(Task brief):
Search the listing for the string "round". Copy every line that has it.
-- Information given follows --
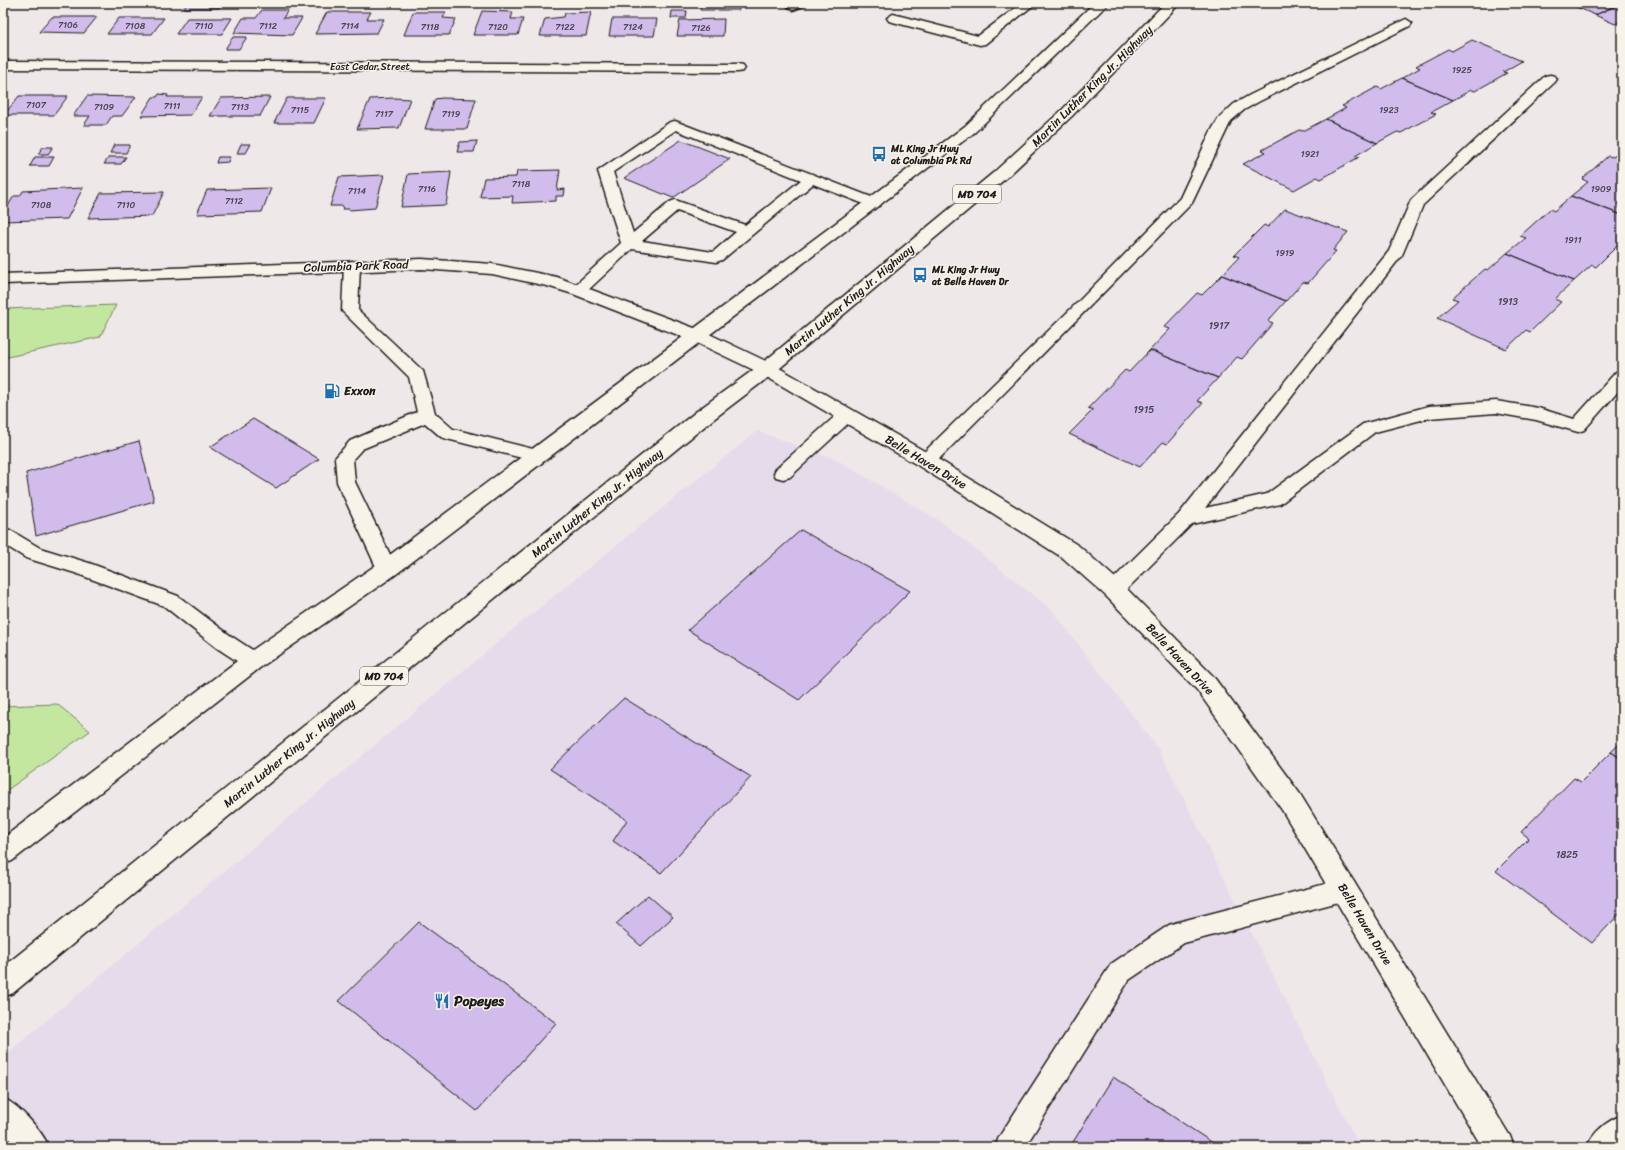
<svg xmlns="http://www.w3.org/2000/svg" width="1625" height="1150" font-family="Sriracha,sans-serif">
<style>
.built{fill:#e6dbea}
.green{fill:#c4e7a0;stroke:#70825e}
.building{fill:#d1bcec;stroke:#1c1c1c}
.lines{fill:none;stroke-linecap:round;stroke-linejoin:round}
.lane-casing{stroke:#1c1c1c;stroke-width:3}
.street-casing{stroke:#1c1c1c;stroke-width:3}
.secondary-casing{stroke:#1c1c1c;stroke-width:3}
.primary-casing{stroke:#1c1c1c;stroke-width:3}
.lane{fill:#f7f3e8;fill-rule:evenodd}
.street{fill:#f7f3e8;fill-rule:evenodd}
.secondary{fill:#f7f3e8;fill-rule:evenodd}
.primary{fill:#f7f3e8;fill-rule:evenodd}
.labels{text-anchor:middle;stroke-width:3;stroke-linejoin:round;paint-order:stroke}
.far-number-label{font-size:9px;fill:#494450}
.far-street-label{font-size:10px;fill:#1c1c1c;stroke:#f7f3e8}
.far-poi-label{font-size:10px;font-weight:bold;fill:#1c1c1c;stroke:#f7f3e8;text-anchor:start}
.number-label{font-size:10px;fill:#494450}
.shield{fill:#f7f3e8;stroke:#5e5c59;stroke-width:1}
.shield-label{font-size:11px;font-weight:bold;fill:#1c1c1c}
.street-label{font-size:12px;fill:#1c1c1c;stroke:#f7f3e8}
.poi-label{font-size:12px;font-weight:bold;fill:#1c1c1c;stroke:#f7f3e8;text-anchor:start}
.near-poi-label{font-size:14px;font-weight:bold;fill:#1c1c1c;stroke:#f7f3e8;text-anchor:start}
</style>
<rect width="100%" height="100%" fill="#efe8e9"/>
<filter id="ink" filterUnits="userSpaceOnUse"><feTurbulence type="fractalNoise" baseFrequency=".025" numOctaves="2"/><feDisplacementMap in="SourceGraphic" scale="8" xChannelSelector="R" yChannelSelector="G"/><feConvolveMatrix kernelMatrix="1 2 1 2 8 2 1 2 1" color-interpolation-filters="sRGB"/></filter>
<g filter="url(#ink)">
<path class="built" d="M 757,431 L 837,460 L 940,521 L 1052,610 L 1159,750 L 1360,1147 L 3,1147 L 3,1057 L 505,636 Z"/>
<path class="green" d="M 116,305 L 100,337 L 3,358 L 3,309 Z
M 57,704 L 90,731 L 3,793 L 3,706 Z"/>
<path class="building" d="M 188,3 L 232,3 L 231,5 L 221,5 L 219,8 L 184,8 Z
M 701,3 L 739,4 L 739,10 L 700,10 Z
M 1577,3 L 1614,3 L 1618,5 L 1595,15 L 1572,5 Z
M 1618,5 L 1622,6 L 1622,21 L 1615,24 L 1595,15 Z
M 262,10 L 288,10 L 283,18 L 302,18 L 292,35 L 234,33 L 243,18 L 256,18 Z
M 482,11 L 513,12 L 511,19 L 523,19 L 518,35 L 473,35 Z
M 672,11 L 687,11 L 686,18 L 671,18 Z
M 327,12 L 371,12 L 367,19 L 384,19 L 377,33 L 315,34 Z
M 413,12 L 446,12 L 443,18 L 456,19 L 449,35 L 404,35 Z
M 591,12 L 586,36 L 540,36 L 545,19 L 564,17 L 565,13 Z
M 52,17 L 97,17 L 84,33 L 39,32 Z
M 119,18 L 164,18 L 152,34 L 107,34 Z
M 187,18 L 232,18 L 222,34 L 176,34 Z
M 612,19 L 657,19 L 654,36 L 609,36 Z
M 724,19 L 723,36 L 677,36 L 680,20 Z
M 233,37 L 247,37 L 239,49 L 225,49 Z
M 1472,40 L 1522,61 L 1503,72 L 1507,73 L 1475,91 L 1471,90 L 1453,100 L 1402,78 L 1420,68 L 1416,66 L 1448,49 L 1452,51 Z
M 1402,78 L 1453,100 L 1431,112 L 1436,114 L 1401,133 L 1397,132 L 1377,143 L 1326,119 L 1346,108 L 1342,106 L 1377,87 L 1381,89 Z
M 159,94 L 168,95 L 167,97 L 202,97 L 191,115 L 141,116 L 153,97 L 157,97 Z
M 19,96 L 68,96 L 54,115 L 4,115 Z
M 87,96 L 136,97 L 122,116 L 112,116 L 106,125 L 84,125 L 90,116 L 73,116 Z
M 270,97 L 260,116 L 210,116 L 221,98 Z
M 287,98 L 326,98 L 314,123 L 274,123 Z
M 394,98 L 410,99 L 399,128 L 357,129 L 370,99 Z
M 442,98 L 476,99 L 467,129 L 425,129 L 435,99 Z
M 1326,119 L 1377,143 L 1355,156 L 1359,157 L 1321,179 L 1317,177 L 1294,190 L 1243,164 L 1266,152 L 1262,150 L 1299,130 L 1303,131 Z
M 681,140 L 730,159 L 673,198 L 624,178 Z
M 477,141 L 474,152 L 457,152 L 460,142 Z
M 241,144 L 251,144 L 246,153 L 237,153 Z
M 114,145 L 130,145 L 126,153 L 110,153 Z
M 43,147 L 53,147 L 48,154 L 38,154 Z
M 1622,150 L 1622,215 L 1571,196 L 1588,182 L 1582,179 L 1608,156 L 1613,157 Z
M 35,157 L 54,157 L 49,166 L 30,166 Z
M 109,157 L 126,157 L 121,164 L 104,164 Z
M 218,157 L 230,157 L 228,162 L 216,163 Z
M 560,170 L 557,190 L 565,189 L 564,196 L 556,196 L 556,201 L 512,203 L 513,196 L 480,197 L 484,178 L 516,177 L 517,171 Z
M 451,172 L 446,205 L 401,207 L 408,174 Z
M 384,175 L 375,208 L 349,210 L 349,209 L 342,209 L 343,206 L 330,206 L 339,177 Z
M 83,188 L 67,219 L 3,221 L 3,214 L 14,196 L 20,196 L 23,191 Z
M 271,188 L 262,212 L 197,214 L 207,190 Z
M 164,192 L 152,216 L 88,218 L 101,193 Z
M 1571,196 L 1622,215 L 1622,234 L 1619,237 L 1622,238 L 1622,241 L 1596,267 L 1592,265 L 1574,281 L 1507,253 L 1526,238 L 1520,236 L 1550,209 L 1554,211 Z
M 1285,209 L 1348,232 L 1333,250 L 1336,251 L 1308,283 L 1303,282 L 1286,301 L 1222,275 L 1239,257 L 1234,255 L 1264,225 L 1268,227 Z
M 1507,253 L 1574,281 L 1555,299 L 1561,302 L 1530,332 L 1526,330 L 1506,349 L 1437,318 L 1458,300 L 1452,298 L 1485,269 L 1488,270 Z
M 1222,275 L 1286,301 L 1268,321 L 1273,323 L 1242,359 L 1237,357 L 1218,378 L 1150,350 L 1170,329 L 1164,327 L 1197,293 L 1202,295 Z
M 1150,350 L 1218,378 L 1197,401 L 1203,403 L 1167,444 L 1163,442 L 1140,467 L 1069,434 L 1093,410 L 1088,408 L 1125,370 L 1129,372 Z
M 253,419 L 319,459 L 276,488 L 210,447 Z
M 139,441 L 154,501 L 36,536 L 26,473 Z
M 801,530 L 910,591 L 799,700 L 688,630 Z
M 624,698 L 751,777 L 661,873 L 613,841 L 627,820 L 550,769 Z
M 1622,741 L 1622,759 L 1611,752 Z
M 1611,752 L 1622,759 L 1622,911 L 1592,943 L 1496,871 L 1529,838 L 1521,832 L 1574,778 L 1581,782 Z
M 648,895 L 673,917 L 641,946 L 616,924 Z
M 419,922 L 556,1023 L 477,1111 L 339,1001 Z
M 1113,1077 L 1219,1147 L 1070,1147 Z"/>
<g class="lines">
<defs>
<path id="lane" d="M 789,3 L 805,3 L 803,6 L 793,10 L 787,6 Z
M 1022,3 L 1036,3 L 985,44 L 980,45 L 889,21 L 887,18 L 893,14 L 978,36 Z
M 1406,19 L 1412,23 L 1410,26 L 1260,101 L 1244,110 L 1231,121 L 1192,203 L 933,465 L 926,467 L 919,465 L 917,461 L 919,457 L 1080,300 L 1180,198 L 1211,131 L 1219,118 L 1234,104 L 1250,95 Z
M 1550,75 L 1555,76 L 1557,79 L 1555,82 L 1423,205 L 1402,255 L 1205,508 L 1267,494 L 1363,424 L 1429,406 L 1496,401 L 1538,408 L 1574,419 L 1616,372 L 1622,371 L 1622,387 L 1584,430 L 1578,432 L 1536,420 L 1496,413 L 1429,418 L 1375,432 L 1280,504 L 1192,524 L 1121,595 L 1114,597 L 1107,595 L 1104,590 L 1107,585 L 1179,514 L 1389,251 L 1411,200 L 1545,76 Z
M 675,121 L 879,200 L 882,203 L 879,206 L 869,206 L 813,184 L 722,260 L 716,262 L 632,249 L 585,293 L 579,295 L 573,293 L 571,290 L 573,287 L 621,243 L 598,171 L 670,122 ZM 676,130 L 801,180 L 745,225 L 675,200 L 670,202 L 633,233 L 613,172 ZM 677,211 L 736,232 L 713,252 L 642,241 Z
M 352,261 L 358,263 L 360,266 L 358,310 L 423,371 L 435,413 L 453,429 L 545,452 L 547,456 L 545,460 L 538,462 L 447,439 L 441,437 L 425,423 L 362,449 L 353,459 L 355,482 L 397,569 L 394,574 L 387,576 L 380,574 L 377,569 L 337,482 L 335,458 L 350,441 L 417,412 L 409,377 L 342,311 L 344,266 L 346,263 Z
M 847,409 L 853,411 L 856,415 L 853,419 L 790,477 L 783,479 L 776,477 L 774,473 L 776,469 L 841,411 Z
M 3,528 L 10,530 L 40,548 L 89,563 L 178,596 L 231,636 L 260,655 L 264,661 L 260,667 L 253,669 L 246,667 L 217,648 L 164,606 L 75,573 L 26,558 L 3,544 Z
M 1345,879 L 1354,882 L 1357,890 L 1354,898 L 1184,943 L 1129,980 L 1025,1147 L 995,1147 L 999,1137 L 1111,964 L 1169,925 L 1178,922 Z
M 3,1098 C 19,1105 42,1131 49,1147 L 16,1147 L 3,1132 Z
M 1622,1115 L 1622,1147 L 1587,1147 C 1593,1132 1607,1121 1622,1115 Z"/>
<path id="street" d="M 3,61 L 738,64 L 743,65 L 745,68 L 743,71 L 738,72 L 3,69 Z"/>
<path id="secondary" d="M 422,259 L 492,264 L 557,277 L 705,332 L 774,365 L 933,456 L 1079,546 L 1122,584 L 1213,676 L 1300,794 L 1510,1136 L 1514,1147 L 1482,1147 L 1282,810 L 1197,690 L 1106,596 L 1063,558 L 919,466 L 760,373 L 691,340 L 573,294 L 547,286 L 492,274 L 422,269 L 3,284 L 3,274 Z"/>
<path id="primary" d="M 1094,3 L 1109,3 L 975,132 L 395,575 L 261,667 L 12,861 L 3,864 L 3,838 L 245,655 L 379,563 L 915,164 L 965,126 Z
M 1165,3 L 1180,3 L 1072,116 L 1005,179 L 774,373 L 711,421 L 13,993 L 3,997 L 3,967 L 697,411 L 760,365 L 993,173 L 1062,110 Z"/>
</defs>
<use href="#lane" class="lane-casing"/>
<use href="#street" class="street-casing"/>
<use href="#secondary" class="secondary-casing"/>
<use href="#primary" class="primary-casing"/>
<use href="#lane" class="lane"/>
<use href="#street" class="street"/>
<use href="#secondary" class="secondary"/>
<use href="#primary" class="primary"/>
</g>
</g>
<defs>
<symbol id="bus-bare" viewBox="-9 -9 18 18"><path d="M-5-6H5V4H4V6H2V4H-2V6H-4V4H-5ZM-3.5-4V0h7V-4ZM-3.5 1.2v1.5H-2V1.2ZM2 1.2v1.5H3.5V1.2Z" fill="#1f6fb2" stroke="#f7f3e8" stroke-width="2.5" paint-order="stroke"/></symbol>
<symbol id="fuel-bare" viewBox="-9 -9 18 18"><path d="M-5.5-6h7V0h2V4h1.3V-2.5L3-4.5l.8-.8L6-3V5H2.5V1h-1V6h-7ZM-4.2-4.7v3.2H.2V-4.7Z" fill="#1f6fb2" stroke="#f7f3e8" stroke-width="2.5" paint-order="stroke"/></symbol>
<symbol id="restaurant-bare" viewBox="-9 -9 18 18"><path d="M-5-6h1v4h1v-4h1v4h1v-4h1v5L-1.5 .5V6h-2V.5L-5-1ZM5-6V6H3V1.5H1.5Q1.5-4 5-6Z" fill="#1f6fb2" stroke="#f7f3e8" stroke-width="2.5" paint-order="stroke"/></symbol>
</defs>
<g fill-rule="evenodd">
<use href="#bus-bare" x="868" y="143" width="22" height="22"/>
<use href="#bus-bare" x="909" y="264" width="22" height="22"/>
<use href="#fuel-bare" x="321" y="380" width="22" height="22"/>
<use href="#restaurant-bare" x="431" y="990" width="22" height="22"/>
</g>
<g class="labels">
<g class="far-number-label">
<text x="68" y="28">7106</text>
<text x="135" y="29">7108</text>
<text x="204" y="29">7110</text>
<text x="268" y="29">7112</text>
<text x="350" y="29">7114</text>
<text x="430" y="30">7118</text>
<text x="498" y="30">7120</text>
<text x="565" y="30">7122</text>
<text x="633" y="30">7124</text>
<text x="701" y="31">7126</text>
<text x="1462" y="73">1925</text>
<text x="36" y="108">7107</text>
<text x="172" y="109">7111</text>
<text x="104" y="110">7109</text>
<text x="240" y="110">7113</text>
<text x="300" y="113">7115</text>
<text x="1389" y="113">1923</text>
<text x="384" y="117">7117</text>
<text x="451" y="117">7119</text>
<text x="1310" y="157">1921</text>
<text x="521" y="187">7118</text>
<text x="427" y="192">7116</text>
<text x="1601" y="192">1909</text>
<text x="357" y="194">7114</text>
<text x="234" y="204">7112</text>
<text x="41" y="208">7108</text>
<text x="126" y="208">7110</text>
<text x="1573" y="243">1911</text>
<text x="1285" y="256">1919</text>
</g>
<g class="far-street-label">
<text x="370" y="70">East Cedar Street</text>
</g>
<g class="far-poi-label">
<text x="891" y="152">ML King Jr Hwy<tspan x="891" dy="12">at Columbia Pk Rd</tspan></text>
<text x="932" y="273">ML King Jr Hwy<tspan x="932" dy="12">at Belle Haven Dr</tspan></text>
</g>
<g class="number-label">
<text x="1508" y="305">1913</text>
<text x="1219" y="329">1917</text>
<text x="1144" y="413">1915</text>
<text x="1567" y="858">1825</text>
</g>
<g class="shield">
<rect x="953" y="185" width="48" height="18" rx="3"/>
<rect x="360" y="667" width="48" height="18" rx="3"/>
</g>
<g class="shield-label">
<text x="977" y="198">MD 704</text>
<text x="384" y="680">MD 704</text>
</g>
<g class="street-label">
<text transform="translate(1092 86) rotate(-45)" y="4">Martin Luther King Jr. Highway</text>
<text transform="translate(356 266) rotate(-2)" y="4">Columbia Park Road</text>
<text transform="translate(849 300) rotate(-40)" y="4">Martin Luther King Jr. Highway</text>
<text transform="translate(926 462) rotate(31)" y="4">Belle Haven Drive</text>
<text transform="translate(597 503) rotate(-39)" y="4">Martin Luther King Jr. Highway</text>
<text transform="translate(1180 659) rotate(47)" y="4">Belle Haven Drive</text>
<text transform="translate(289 753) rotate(-39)" y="4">Martin Luther King Jr. Highway</text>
<text transform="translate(1365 924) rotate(59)" y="4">Belle Haven Drive</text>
</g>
<g class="poi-label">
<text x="344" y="395">Exxon</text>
</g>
<g class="near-poi-label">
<text x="454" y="1006">Popeyes</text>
</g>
</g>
<rect width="1625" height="1150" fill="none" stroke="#f7f3e8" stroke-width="16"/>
<rect x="8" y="8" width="1609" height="1134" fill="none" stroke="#1c1c1c" stroke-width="1.5" filter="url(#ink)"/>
</svg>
-- Information given concluded --
(Exercise answer):
.lines{fill:none;stroke-linecap:round;stroke-linejoin:round}
.labels{text-anchor:middle;stroke-width:3;stroke-linejoin:round;paint-order:stroke}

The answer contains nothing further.